In short, Alabama's district map was found to be illegal because it disenfranchised black voters. The ruling was upheld by the Supreme Court. They released a new map that doesn't abide by the guidelines the court set out and they want it to go to the Supreme Court again hoping they'll change their ruling.

Bringing an issue to the court over and over until you get the result you want is not how this is supposed to work and I don't know how far they'll even get with it.

I wonder if their plan isn't just to run out the clock, to drag the process out long enough that the old district map has to be used in 2024 because the new map isn't ready.

The state of Alabama is taking an unusual legal position as it heads into a closely watched court hearing this week about its congressional voting districts.

In June, Alabama lost at the U.S. Supreme Court. A majority of justices upheld a lower court's ruling that found the congressional map the state used in last year's midterm elections likely violated the landmark Voting Rights Act by diluting the power of Black voters.

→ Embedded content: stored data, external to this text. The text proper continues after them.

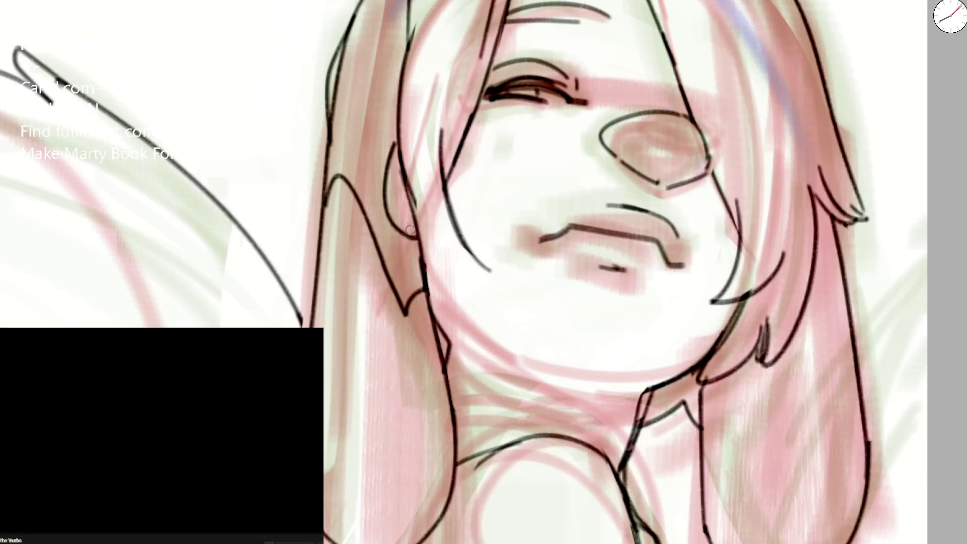
left_click_drag(415, 233, 503, 279)
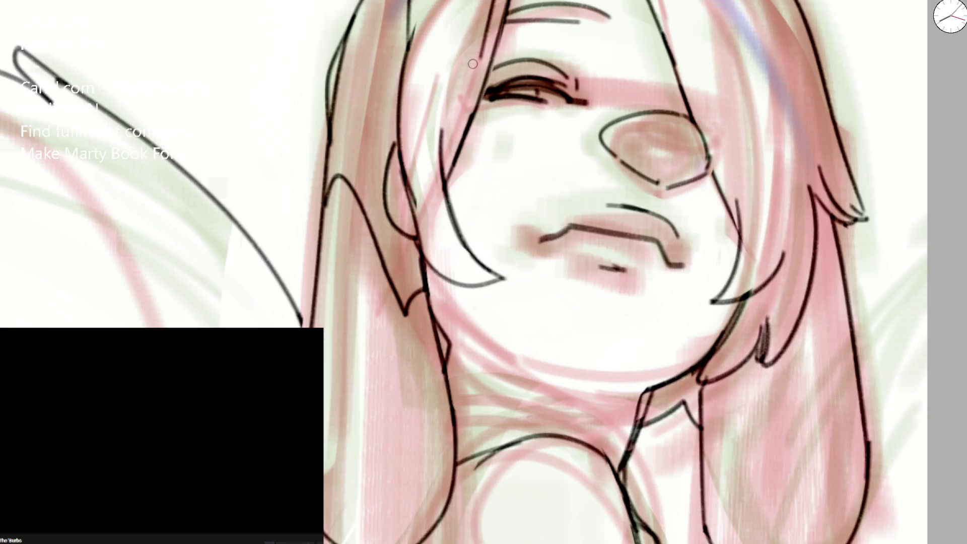
- Ink the diagonal neck line under the jaw, retrying it several times, then darken it
mouse_move(443, 338)
left_mouse_down()
mouse_move(494, 353)
mouse_move(455, 281)
left_mouse_up()
key("ctrl+z")
key("ctrl+z")
key("ctrl+z")
left_click_drag(443, 363, 428, 274)
key("ctrl+z")
mouse_move(443, 365)
left_mouse_down()
mouse_move(429, 297)
mouse_move(440, 313)
mouse_move(442, 276)
left_mouse_up()
key("ctrl+z")
left_click_drag(470, 336, 442, 275)
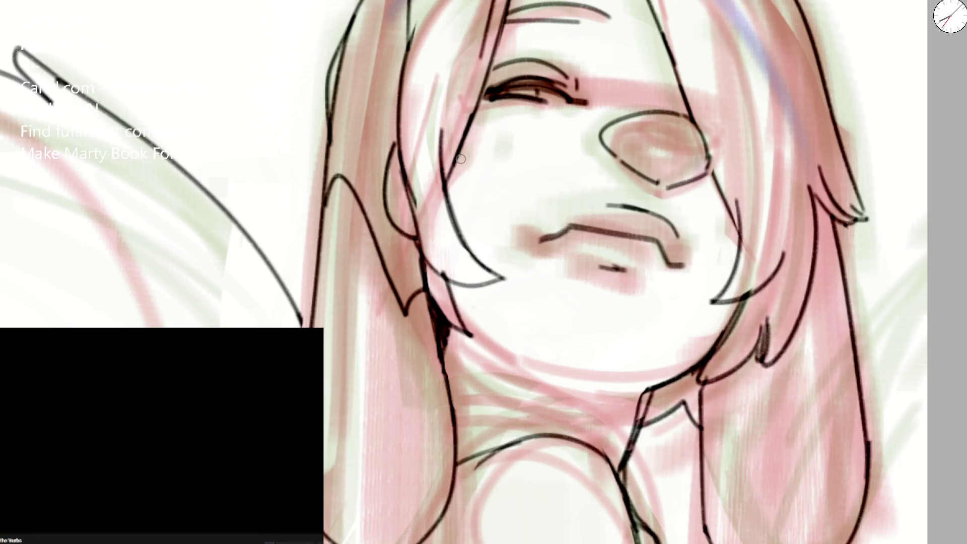
key("ctrl+z")
left_click_drag(471, 336, 446, 275)
key("ctrl+z")
left_click_drag(460, 330, 438, 270)
key("ctrl+z")
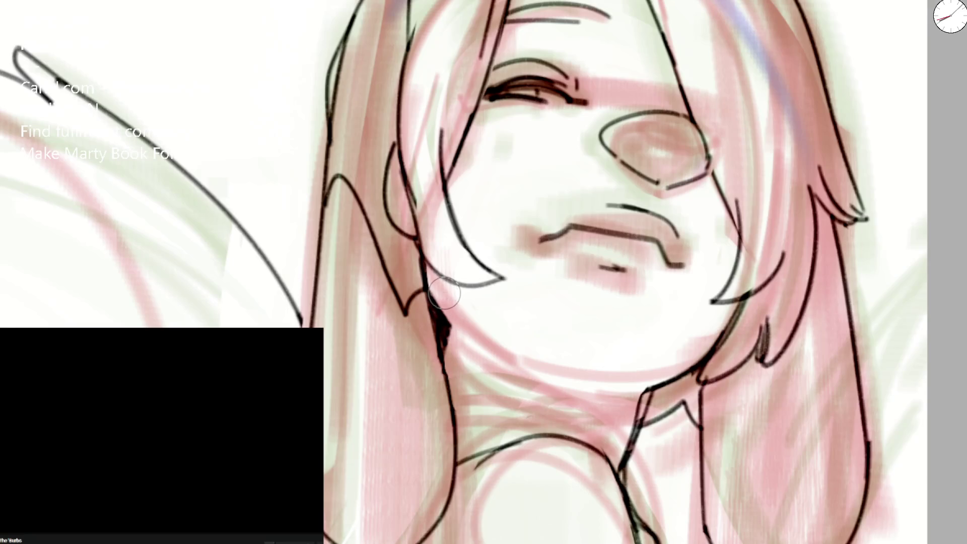
left_click_drag(466, 333, 438, 272)
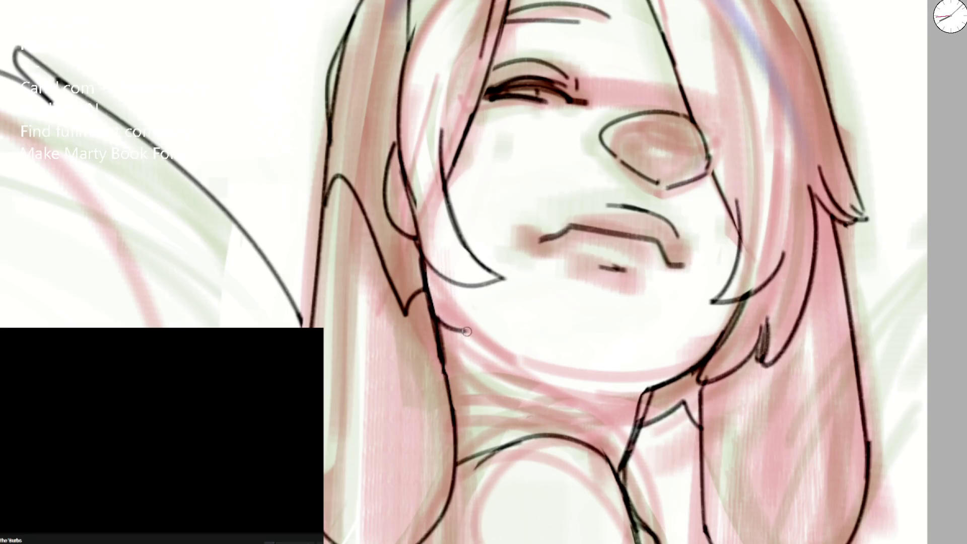
mouse_move(476, 341)
left_mouse_down()
mouse_move(435, 317)
mouse_move(449, 403)
left_mouse_up()
scroll(449, 403, "down", 5)
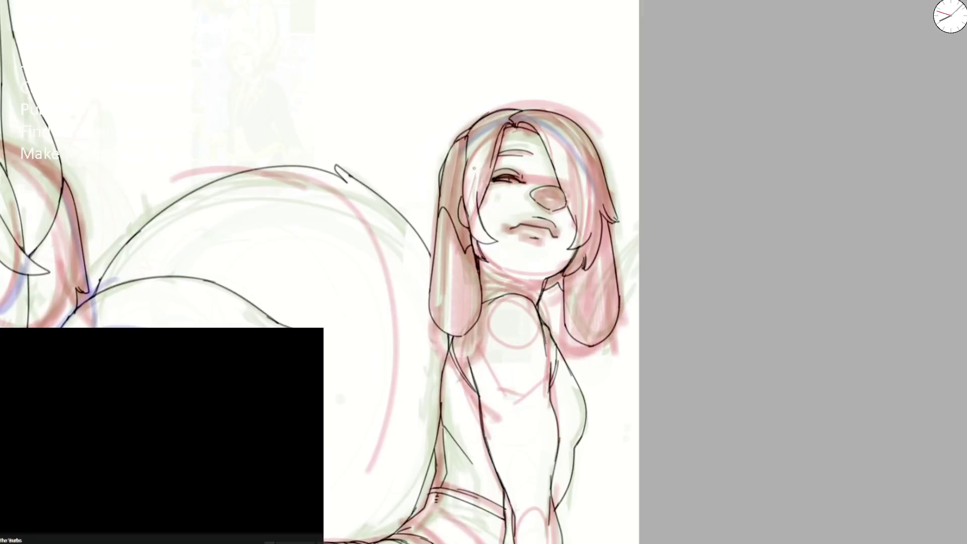
- Extend the dog girl's neck line so it joins the existing line
scroll(499, 284, "up", 1)
scroll(499, 284, "up", 3)
scroll(499, 284, "up", 4)
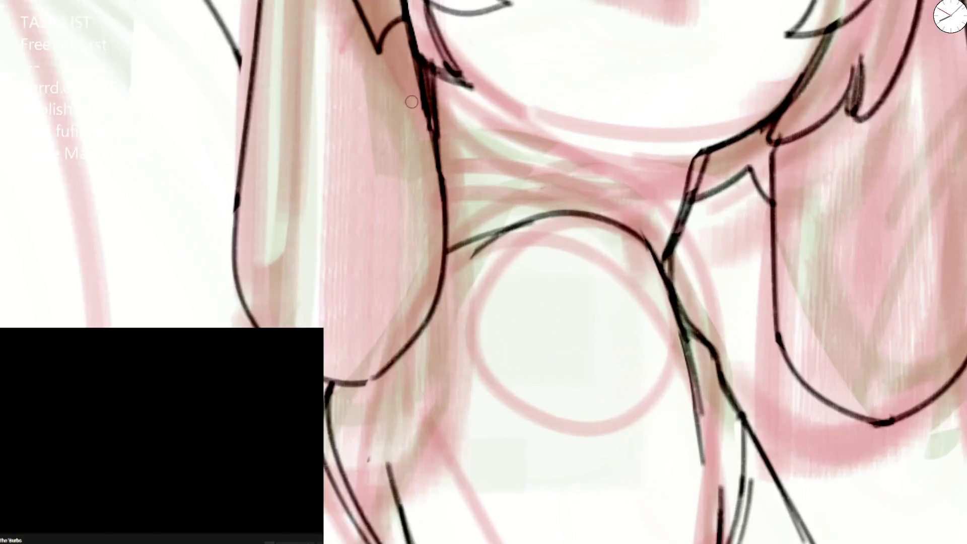
left_click_drag(436, 171, 443, 81)
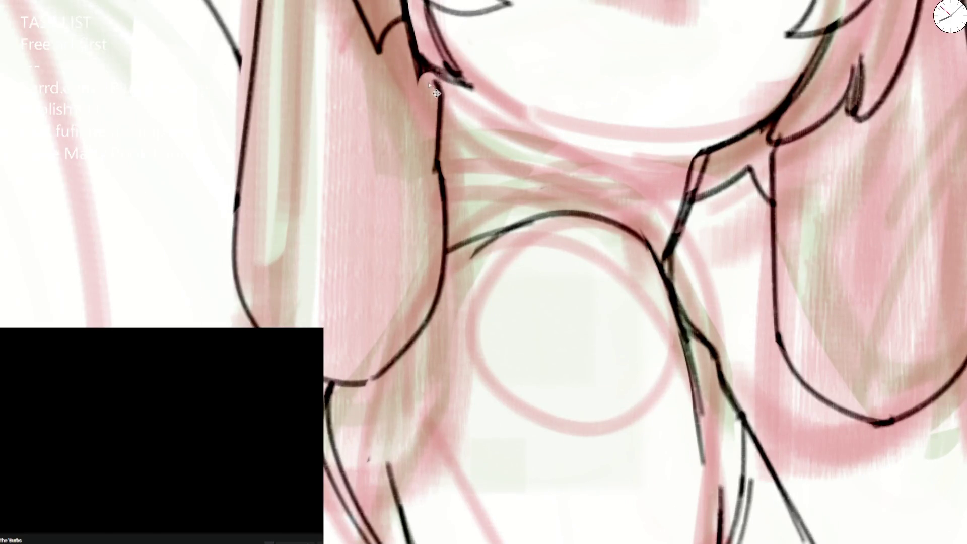
left_click_drag(436, 177, 432, 146)
scroll(432, 146, "down", 3)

The remedy the three-judge panel ordered was a new map with two districts where Black voters have a realistic opportunity of electing their preferred candidate for the U.S. House of Representatives. Because of how racially polarized voting is in Alabama, the panel said in each of those two districts, Black Alabamians will need to make up the majority of the voting-age population or "something quite close to it."

But there is only one majority-Black district in the new redistricting plan passed by the state's Republican-controlled legislature last month. In another district, Black Alabamians make up 39.9% of the voting-age population a share that, the map's challengers say, does not meet the court's requirements.

And for this week's court hearing before the panel, Alabama says it's not planning to put up a fight on those specific points.

After signing the contested map into law in July, Republican Gov. Kay Ivey issued a statement saying, "The Legislature knows our state, our people and our districts better than the federal courts or activist groups."

The moves are raising questions about whether the state intends to follow federal court orders and how much longer this redistricting lawsuit will be dragged out with next year's elections looming. The ultimate map used by Alabama where majority-Black districts are likely to elect Democrats and majority-white districts are likely to elect Republicans could help determine which major party wins the U.S. House.

Alabama has raised the possibility of appealing to the Supreme Court again

Ahead of this week's hearing, the state has been trying to get the three-judge panel to allow its attorneys to argue that the panel's earlier ruling that requires two opportunity districts for Black voters no longer applies.

But in court orders, the judges have repeatedly reminded Alabama: "We are not at square one in these cases."

Still, the state has signaled it's preparing to appeal to the Supreme Court any new ruling by the panel that does not allow it to use a congressional map with only one majority-Black voting district for the 2024 elections.

Republican state lawmakers in Alabama seem to think their new map can flip at least one Supreme Court justice's vote to get a different ruling from the high court, says Kareem Crayton, senior director for voting and representation at the Brennan Center for Justice at New York University's law school.